VOTRE OBJECTIF
Reproduisez à l'identique le texte situé entre le tout début des données et la ligne qui contient « caracteriza principalmente por: uma », ces deux bornes comprises.

DONNÉES DE L'EXERCICE
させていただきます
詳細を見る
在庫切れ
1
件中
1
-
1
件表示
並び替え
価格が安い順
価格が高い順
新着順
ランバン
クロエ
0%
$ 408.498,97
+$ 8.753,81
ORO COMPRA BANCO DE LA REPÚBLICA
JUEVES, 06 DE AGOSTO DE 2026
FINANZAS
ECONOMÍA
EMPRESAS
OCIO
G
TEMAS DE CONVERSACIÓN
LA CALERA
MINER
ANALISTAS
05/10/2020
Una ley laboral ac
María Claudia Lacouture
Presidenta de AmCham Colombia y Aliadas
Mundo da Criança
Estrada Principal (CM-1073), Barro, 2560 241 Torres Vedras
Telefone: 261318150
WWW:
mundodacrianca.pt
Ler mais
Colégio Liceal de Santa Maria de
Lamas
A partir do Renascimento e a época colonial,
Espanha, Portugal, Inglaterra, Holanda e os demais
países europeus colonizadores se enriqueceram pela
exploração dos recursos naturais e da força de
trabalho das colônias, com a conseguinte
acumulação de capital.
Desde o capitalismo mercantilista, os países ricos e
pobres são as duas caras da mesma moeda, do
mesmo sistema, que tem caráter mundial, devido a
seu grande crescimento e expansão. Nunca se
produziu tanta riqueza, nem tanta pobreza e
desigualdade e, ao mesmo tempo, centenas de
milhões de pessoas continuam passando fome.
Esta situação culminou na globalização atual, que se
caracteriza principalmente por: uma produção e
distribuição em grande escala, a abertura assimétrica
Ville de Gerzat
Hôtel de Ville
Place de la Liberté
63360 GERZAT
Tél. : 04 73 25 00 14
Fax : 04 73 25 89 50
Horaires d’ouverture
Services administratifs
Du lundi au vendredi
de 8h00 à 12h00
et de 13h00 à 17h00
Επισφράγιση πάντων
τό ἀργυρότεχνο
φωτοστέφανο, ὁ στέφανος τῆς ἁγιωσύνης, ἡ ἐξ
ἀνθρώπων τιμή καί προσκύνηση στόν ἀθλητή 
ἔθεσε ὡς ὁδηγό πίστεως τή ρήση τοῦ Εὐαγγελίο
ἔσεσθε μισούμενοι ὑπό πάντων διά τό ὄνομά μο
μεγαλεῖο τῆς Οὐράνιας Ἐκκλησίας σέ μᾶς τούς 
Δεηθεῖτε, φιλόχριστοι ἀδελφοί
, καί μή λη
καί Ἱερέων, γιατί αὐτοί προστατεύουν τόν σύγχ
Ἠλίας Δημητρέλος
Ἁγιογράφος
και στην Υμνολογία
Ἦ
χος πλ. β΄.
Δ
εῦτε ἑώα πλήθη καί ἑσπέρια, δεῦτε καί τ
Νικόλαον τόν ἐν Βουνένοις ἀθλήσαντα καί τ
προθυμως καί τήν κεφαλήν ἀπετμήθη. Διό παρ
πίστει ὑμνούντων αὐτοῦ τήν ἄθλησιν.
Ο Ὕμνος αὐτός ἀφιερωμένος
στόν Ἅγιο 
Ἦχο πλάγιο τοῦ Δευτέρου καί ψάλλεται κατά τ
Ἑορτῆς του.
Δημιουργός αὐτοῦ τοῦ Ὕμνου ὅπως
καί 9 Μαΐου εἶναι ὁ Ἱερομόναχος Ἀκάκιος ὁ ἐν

SOLUTION DU PROBLÈME
させていただきます
詳細を見る
在庫切れ
1
件中
1
-
1
件表示
並び替え
価格が安い順
価格が高い順
新着順
ランバン
クロエ
0%
$ 408.498,97
+$ 8.753,81
ORO COMPRA BANCO DE LA REPÚBLICA
JUEVES, 06 DE AGOSTO DE 2026
FINANZAS
ECONOMÍA
EMPRESAS
OCIO
G
TEMAS DE CONVERSACIÓN
LA CALERA
MINER
ANALISTAS
05/10/2020
Una ley laboral ac
María Claudia Lacouture
Presidenta de AmCham Colombia y Aliadas
Mundo da Criança
Estrada Principal (CM-1073), Barro, 2560 241 Torres Vedras
Telefone: 261318150
WWW:
mundodacrianca.pt
Ler mais
Colégio Liceal de Santa Maria de
Lamas
A partir do Renascimento e a época colonial,
Espanha, Portugal, Inglaterra, Holanda e os demais
países europeus colonizadores se enriqueceram pela
exploração dos recursos naturais e da força de
trabalho das colônias, com a conseguinte
acumulação de capital.
Desde o capitalismo mercantilista, os países ricos e
pobres são as duas caras da mesma moeda, do
mesmo sistema, que tem caráter mundial, devido a
seu grande crescimento e expansão. Nunca se
produziu tanta riqueza, nem tanta pobreza e
desigualdade e, ao mesmo tempo, centenas de
milhões de pessoas continuam passando fome.
Esta situação culminou na globalização atual, que se
caracteriza principalmente por: uma produção e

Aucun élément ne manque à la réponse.